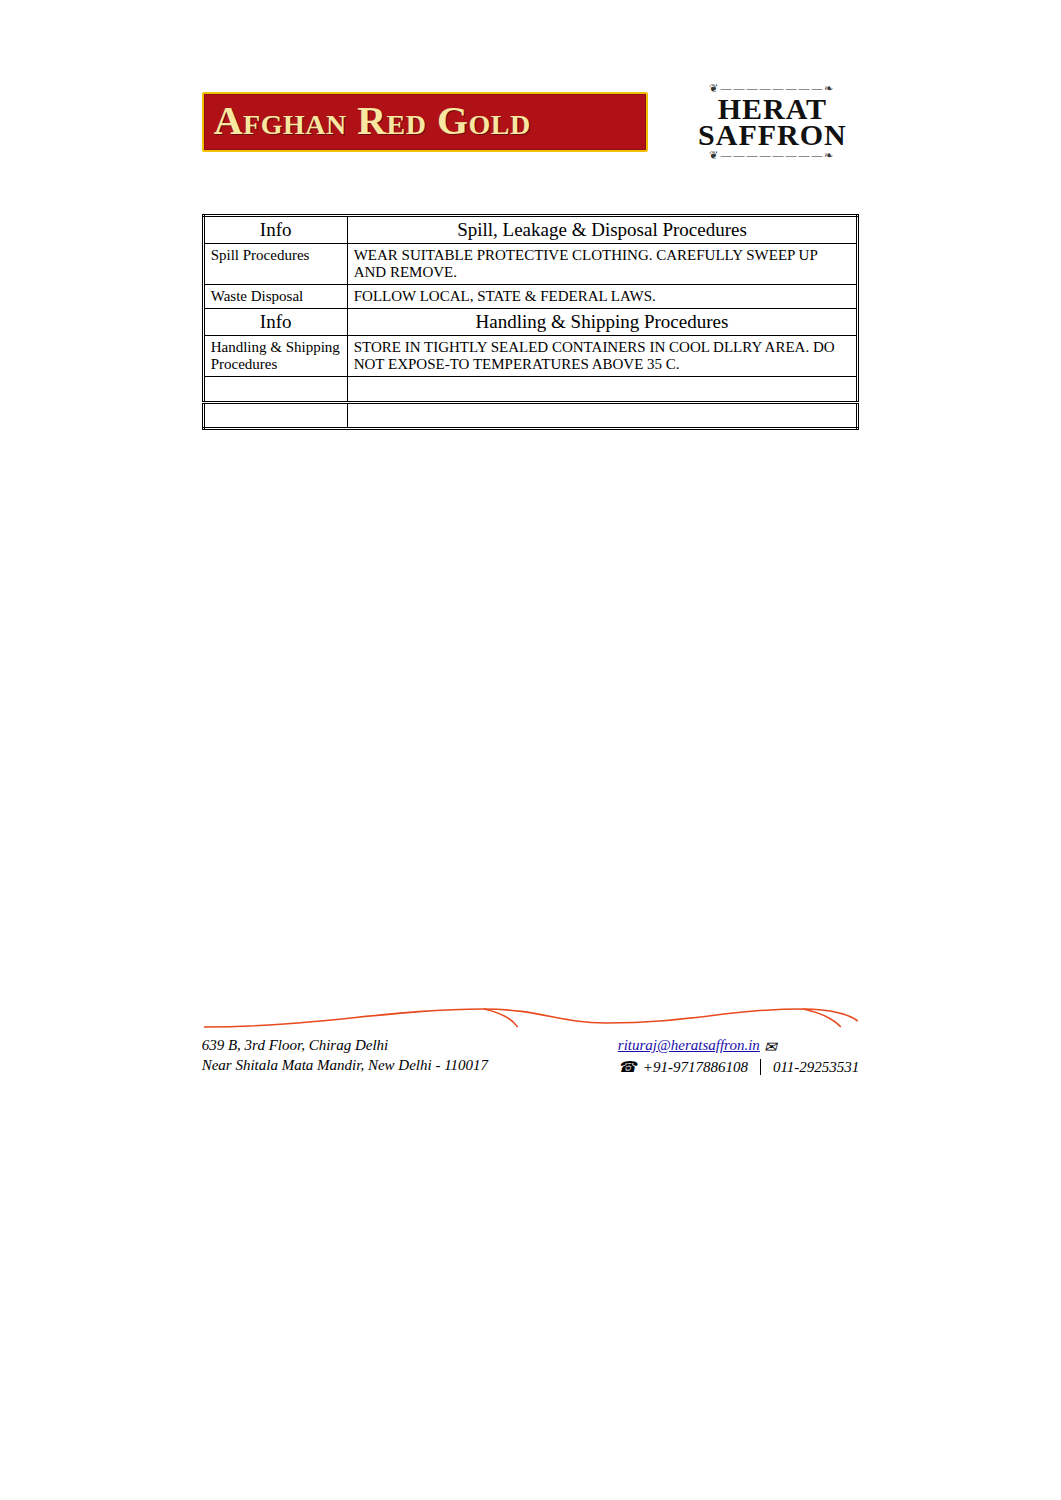Afghan Red Gold
❦————————❧
HERATSAFFRON
❦————————❧
| Info | Spill, Leakage & Disposal Procedures |
| Spill Procedures | Wear suitable protective clothing. Carefully sweep up and remove. |
| Waste Disposal | Follow local, state & federal laws. |
| Info | Handling & Shipping Procedures |
| Handling & Shipping Procedures | Store in tightly sealed containers in cool dllry area. Do not expose-to temperatures above 35 C. |
639 B, 3rd Floor, Chirag Delhi
Near Shitala Mata Mandir, New Delhi - 110017
rituraj@heratsaffron.in ✉
☎ +91-9717886108 011-29253531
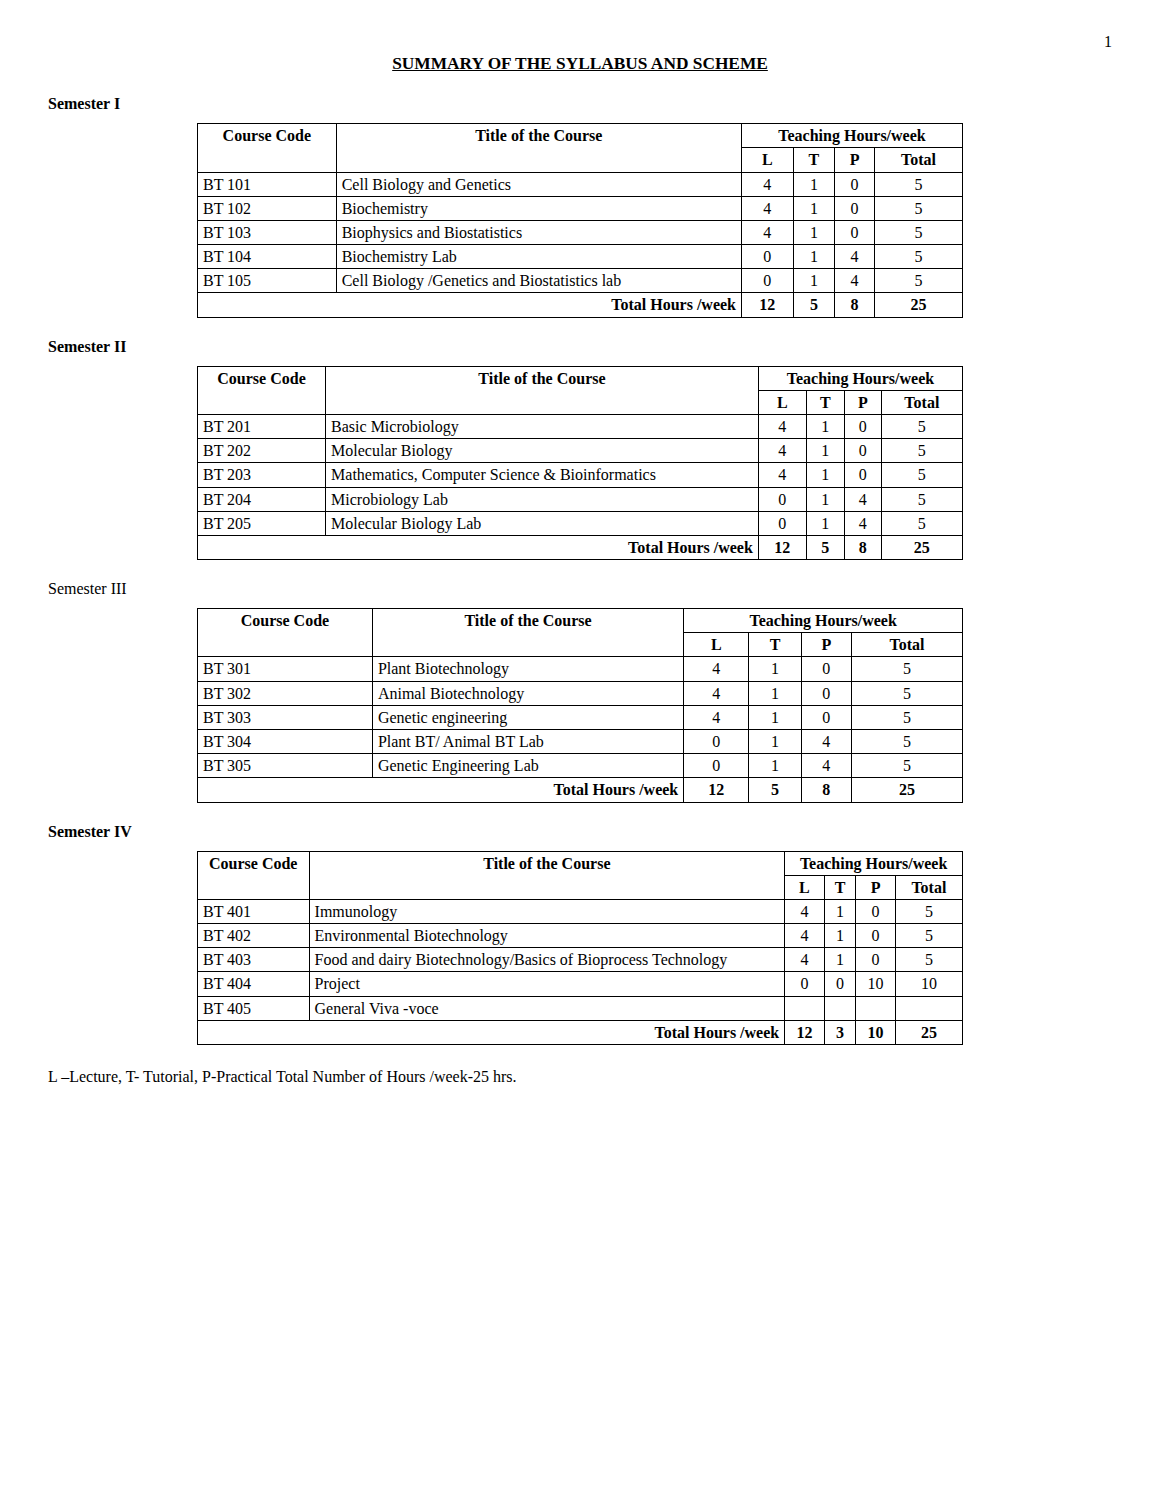1
SUMMARY OF THE SYLLABUS AND SCHEME
Semester I
| Course Code | Title of the Course | Teaching Hours/week |
| --- | --- | --- |
| L | T | P | Total |
| BT 101 | Cell Biology and Genetics | 4 | 1 | 0 | 5 |
| BT 102 | Biochemistry | 4 | 1 | 0 | 5 |
| BT 103 | Biophysics and Biostatistics | 4 | 1 | 0 | 5 |
| BT 104 | Biochemistry Lab | 0 | 1 | 4 | 5 |
| BT 105 | Cell Biology /Genetics and Biostatistics lab | 0 | 1 | 4 | 5 |
| Total Hours /week | 12 | 5 | 8 | 25 |
Semester II
| Course Code | Title of the Course | Teaching Hours/week |
| --- | --- | --- |
| L | T | P | Total |
| BT 201 | Basic Microbiology | 4 | 1 | 0 | 5 |
| BT 202 | Molecular Biology | 4 | 1 | 0 | 5 |
| BT 203 | Mathematics, Computer Science & Bioinformatics | 4 | 1 | 0 | 5 |
| BT 204 | Microbiology Lab | 0 | 1 | 4 | 5 |
| BT 205 | Molecular Biology Lab | 0 | 1 | 4 | 5 |
| Total Hours /week | 12 | 5 | 8 | 25 |
Semester III
| Course Code | Title of the Course | Teaching Hours/week |
| --- | --- | --- |
| L | T | P | Total |
| BT 301 | Plant Biotechnology | 4 | 1 | 0 | 5 |
| BT 302 | Animal Biotechnology | 4 | 1 | 0 | 5 |
| BT 303 | Genetic engineering | 4 | 1 | 0 | 5 |
| BT 304 | Plant BT/ Animal BT Lab | 0 | 1 | 4 | 5 |
| BT 305 | Genetic Engineering Lab | 0 | 1 | 4 | 5 |
| Total Hours /week | 12 | 5 | 8 | 25 |
Semester IV
| Course Code | Title of the Course | Teaching Hours/week |
| --- | --- | --- |
| L | T | P | Total |
| BT 401 | Immunology | 4 | 1 | 0 | 5 |
| BT 402 | Environmental Biotechnology | 4 | 1 | 0 | 5 |
| BT 403 | Food and dairy Biotechnology/Basics of Bioprocess Technology | 4 | 1 | 0 | 5 |
| BT 404 | Project | 0 | 0 | 10 | 10 |
| BT 405 | General Viva -voce | | | | |
| Total Hours /week | 12 | 3 | 10 | 25 |
L –Lecture, T- Tutorial, P-Practical Total Number of Hours /week-25 hrs.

## Task instructions
Would you return the whole listing above exactly as written, skipping any image?

## Solved problem
Afghan Red Gold
❦————————❧
HERATSAFFRON
❦————————❧
| Info | Spill, Leakage & Disposal Procedures |
| Spill Procedures | Wear suitable protective clothing. Carefully sweep up and remove. |
| Waste Disposal | Follow local, state & federal laws. |
| Info | Handling & Shipping Procedures |
| Handling & Shipping Procedures | Store in tightly sealed containers in cool dllry area. Do not expose-to temperatures above 35 C. |
639 B, 3rd Floor, Chirag Delhi
Near Shitala Mata Mandir, New Delhi - 110017
rituraj@heratsaffron.in ✉
☎ +91-9717886108 011-29253531
1
SUMMARY OF THE SYLLABUS AND SCHEME
Semester I
| Course Code | Title of the Course | Teaching Hours/week |
| --- | --- | --- |
| L | T | P | Total |
| BT 101 | Cell Biology and Genetics | 4 | 1 | 0 | 5 |
| BT 102 | Biochemistry | 4 | 1 | 0 | 5 |
| BT 103 | Biophysics and Biostatistics | 4 | 1 | 0 | 5 |
| BT 104 | Biochemistry Lab | 0 | 1 | 4 | 5 |
| BT 105 | Cell Biology /Genetics and Biostatistics lab | 0 | 1 | 4 | 5 |
| Total Hours /week | 12 | 5 | 8 | 25 |
Semester II
| Course Code | Title of the Course | Teaching Hours/week |
| --- | --- | --- |
| L | T | P | Total |
| BT 201 | Basic Microbiology | 4 | 1 | 0 | 5 |
| BT 202 | Molecular Biology | 4 | 1 | 0 | 5 |
| BT 203 | Mathematics, Computer Science & Bioinformatics | 4 | 1 | 0 | 5 |
| BT 204 | Microbiology Lab | 0 | 1 | 4 | 5 |
| BT 205 | Molecular Biology Lab | 0 | 1 | 4 | 5 |
| Total Hours /week | 12 | 5 | 8 | 25 |
Semester III
| Course Code | Title of the Course | Teaching Hours/week |
| --- | --- | --- |
| L | T | P | Total |
| BT 301 | Plant Biotechnology | 4 | 1 | 0 | 5 |
| BT 302 | Animal Biotechnology | 4 | 1 | 0 | 5 |
| BT 303 | Genetic engineering | 4 | 1 | 0 | 5 |
| BT 304 | Plant BT/ Animal BT Lab | 0 | 1 | 4 | 5 |
| BT 305 | Genetic Engineering Lab | 0 | 1 | 4 | 5 |
| Total Hours /week | 12 | 5 | 8 | 25 |
Semester IV
| Course Code | Title of the Course | Teaching Hours/week |
| --- | --- | --- |
| L | T | P | Total |
| BT 401 | Immunology | 4 | 1 | 0 | 5 |
| BT 402 | Environmental Biotechnology | 4 | 1 | 0 | 5 |
| BT 403 | Food and dairy Biotechnology/Basics of Bioprocess Technology | 4 | 1 | 0 | 5 |
| BT 404 | Project | 0 | 0 | 10 | 10 |
| BT 405 | General Viva -voce | | | | |
| Total Hours /week | 12 | 3 | 10 | 25 |
L –Lecture, T- Tutorial, P-Practical Total Number of Hours /week-25 hrs.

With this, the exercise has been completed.